The City announced Tuesday that 80 overnight warming spaces for the unhoused will be provided this winter and that number has now been augmented by ten, with 45 for men and 45 for women and the trans and non-binary population.

The warming bus, which can hold about 20 people and cost just over $217,000 for the season, will operate nightly from 10 p.m. to 6 a.m., with onboard support through social service staff for all populations.

Participating agencies can also call for the bus if they’re providing support to someone who is planning to access the bus at a certain stop. The bus will stop at designated locations near emergency shelters and drop-ins.

The City is also offering 100 day-time drop-in spaces (all populations) and extended hours of operation at three recreation centres to act as warming spaces. There will also be extended hours at the Hamilton Public Library Central location to act as a warming space (all populations) as well.

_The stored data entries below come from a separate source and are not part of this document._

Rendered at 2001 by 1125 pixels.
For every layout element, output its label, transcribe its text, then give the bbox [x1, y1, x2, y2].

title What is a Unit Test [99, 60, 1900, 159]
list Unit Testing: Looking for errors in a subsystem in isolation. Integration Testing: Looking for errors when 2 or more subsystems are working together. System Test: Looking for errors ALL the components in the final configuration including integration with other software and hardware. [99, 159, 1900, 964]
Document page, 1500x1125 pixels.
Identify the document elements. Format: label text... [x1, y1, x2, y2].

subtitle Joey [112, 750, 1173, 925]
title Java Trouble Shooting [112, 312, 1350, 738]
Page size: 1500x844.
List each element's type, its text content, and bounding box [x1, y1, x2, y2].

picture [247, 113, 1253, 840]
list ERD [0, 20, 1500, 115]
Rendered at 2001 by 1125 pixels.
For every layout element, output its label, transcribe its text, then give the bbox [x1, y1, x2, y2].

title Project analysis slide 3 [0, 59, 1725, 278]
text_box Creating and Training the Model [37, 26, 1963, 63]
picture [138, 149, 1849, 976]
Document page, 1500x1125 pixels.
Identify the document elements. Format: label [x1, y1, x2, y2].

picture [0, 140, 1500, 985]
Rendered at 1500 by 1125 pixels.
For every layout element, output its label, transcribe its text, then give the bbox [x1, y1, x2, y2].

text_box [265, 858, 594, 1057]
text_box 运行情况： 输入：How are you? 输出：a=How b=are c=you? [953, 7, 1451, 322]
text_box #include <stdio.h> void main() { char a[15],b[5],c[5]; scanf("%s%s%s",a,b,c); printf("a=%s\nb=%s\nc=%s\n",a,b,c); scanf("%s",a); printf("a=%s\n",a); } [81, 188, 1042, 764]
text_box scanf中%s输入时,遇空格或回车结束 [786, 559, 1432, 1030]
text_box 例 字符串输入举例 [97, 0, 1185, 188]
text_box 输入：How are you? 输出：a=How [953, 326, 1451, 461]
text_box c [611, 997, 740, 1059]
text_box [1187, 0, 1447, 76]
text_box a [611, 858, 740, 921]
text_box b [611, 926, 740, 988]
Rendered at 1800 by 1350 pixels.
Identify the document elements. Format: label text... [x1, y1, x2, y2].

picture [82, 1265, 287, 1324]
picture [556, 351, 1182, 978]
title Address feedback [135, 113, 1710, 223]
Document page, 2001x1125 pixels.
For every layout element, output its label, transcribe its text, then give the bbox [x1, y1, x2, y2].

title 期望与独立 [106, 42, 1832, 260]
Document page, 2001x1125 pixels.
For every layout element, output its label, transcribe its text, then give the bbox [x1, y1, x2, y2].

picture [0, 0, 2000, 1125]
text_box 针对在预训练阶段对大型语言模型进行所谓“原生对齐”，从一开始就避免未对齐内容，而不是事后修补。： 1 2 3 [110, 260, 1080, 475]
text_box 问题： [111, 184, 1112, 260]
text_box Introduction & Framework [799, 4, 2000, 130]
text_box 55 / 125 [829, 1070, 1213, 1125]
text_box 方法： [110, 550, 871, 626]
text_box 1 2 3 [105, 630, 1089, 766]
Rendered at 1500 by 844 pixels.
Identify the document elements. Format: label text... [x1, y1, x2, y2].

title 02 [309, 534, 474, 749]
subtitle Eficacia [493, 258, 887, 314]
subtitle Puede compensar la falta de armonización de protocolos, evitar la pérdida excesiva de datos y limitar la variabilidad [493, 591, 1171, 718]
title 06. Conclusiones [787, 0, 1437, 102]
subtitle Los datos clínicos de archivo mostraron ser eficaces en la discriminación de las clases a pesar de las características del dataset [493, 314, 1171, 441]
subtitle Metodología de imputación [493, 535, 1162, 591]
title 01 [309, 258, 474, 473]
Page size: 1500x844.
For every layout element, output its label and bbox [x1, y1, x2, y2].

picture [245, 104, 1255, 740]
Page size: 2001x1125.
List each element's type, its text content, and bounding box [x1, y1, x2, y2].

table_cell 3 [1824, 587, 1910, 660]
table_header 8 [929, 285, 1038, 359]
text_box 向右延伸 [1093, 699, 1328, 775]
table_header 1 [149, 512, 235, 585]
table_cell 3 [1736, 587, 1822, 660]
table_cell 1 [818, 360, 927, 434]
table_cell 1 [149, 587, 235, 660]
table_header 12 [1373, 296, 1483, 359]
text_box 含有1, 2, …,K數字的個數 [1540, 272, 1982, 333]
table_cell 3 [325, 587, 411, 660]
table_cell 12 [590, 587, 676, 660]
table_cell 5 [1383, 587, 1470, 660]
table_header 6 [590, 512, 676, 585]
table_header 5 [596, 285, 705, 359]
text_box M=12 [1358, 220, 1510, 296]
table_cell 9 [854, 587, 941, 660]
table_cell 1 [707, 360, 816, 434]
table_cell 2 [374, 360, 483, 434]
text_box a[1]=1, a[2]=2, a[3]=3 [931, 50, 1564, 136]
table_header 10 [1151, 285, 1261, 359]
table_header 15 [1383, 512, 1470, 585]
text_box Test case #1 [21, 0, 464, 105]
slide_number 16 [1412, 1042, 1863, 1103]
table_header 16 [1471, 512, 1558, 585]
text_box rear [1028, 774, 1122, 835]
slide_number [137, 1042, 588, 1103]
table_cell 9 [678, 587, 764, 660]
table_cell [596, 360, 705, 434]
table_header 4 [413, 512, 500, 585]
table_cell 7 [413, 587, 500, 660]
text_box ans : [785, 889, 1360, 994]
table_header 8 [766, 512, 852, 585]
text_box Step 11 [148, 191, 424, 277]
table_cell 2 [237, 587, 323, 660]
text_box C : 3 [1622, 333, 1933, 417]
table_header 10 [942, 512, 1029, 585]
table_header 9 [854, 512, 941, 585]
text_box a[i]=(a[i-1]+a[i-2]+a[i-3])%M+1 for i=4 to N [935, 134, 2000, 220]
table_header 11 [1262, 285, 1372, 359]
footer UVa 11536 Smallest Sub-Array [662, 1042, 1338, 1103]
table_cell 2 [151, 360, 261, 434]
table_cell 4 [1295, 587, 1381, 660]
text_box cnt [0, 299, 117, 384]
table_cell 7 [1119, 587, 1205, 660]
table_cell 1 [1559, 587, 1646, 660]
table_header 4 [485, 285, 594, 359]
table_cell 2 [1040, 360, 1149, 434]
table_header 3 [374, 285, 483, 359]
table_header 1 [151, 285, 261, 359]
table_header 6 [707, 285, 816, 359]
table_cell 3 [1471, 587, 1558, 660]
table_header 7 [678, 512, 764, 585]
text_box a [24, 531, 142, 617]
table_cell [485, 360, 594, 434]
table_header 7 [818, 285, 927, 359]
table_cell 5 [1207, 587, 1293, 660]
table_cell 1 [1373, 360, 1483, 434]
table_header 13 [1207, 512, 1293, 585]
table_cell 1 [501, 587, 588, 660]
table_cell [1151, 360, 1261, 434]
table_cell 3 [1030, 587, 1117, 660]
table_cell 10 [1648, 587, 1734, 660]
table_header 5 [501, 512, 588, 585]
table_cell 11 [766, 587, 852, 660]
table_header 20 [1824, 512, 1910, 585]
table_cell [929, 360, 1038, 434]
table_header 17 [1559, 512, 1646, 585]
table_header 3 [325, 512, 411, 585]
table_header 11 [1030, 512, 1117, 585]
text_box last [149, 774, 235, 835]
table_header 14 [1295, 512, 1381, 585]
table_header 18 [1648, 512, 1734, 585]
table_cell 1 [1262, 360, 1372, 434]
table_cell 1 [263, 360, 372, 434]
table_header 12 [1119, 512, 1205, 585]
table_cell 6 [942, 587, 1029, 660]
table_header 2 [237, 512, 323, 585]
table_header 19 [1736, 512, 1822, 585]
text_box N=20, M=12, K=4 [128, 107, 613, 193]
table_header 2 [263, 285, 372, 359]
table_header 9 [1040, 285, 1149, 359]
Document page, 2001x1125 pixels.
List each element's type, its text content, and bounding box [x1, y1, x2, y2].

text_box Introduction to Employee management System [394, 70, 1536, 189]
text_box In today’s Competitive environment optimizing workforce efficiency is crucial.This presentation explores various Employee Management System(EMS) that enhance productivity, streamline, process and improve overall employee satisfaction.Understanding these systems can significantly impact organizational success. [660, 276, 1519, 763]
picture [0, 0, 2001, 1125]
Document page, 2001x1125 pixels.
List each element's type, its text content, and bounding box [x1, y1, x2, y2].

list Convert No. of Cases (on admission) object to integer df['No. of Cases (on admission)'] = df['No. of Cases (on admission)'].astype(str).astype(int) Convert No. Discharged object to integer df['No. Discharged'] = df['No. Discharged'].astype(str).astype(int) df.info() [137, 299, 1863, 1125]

Two parks with 24-hour access to washroom facilities – J.C. Beemer Park (82 Victoria Ave. N; and Corktown Park (175 Ferguson Ave. S) have also been identified as part of the winter response program.

With these additions, the Council-approved budget has now been fully allocated for the program.

The steps are part of the City’s winter response strategy to better address the needs of its unhoused residents during the winter months and are being implemented in an effort to provide a more “robust and effective response” to community needs, especially those living unhoused, said Hamilton Mayor Andrea Horwath.

“Our Winter Response Strategy reflects our commitment to ensuring the safety and well-being of unhoused individuals during the winter season,” she said when the program was first announced, adding this week that Council “appreciates the collaboration” from community partners “who stepped up” so that these services and supports could be delivered to the unhoused population in Hamilton.

“We’re committed to ensuring those who need more supports and options to keep warm during the harsh winter months will have those available to them.”

The City of Hamilton’s winter response program, the Mayor added, is consistent with programs offered in similar Canadian municipalities such as Toronto, London and Edmonton with additional made-in-Hamilton solutions.

The strategy, which will cost taxpayers $1,499,588, funded through the tax stabilization reserve, is not tied to the City’s existing cold alert system. The shelter options will be available December 1 to March 31, regardless of the temperature outdoors.

Last year, 50 people stayed outside during winter months, the highest on record to date and City staff expects this number to be “much greater” this winter.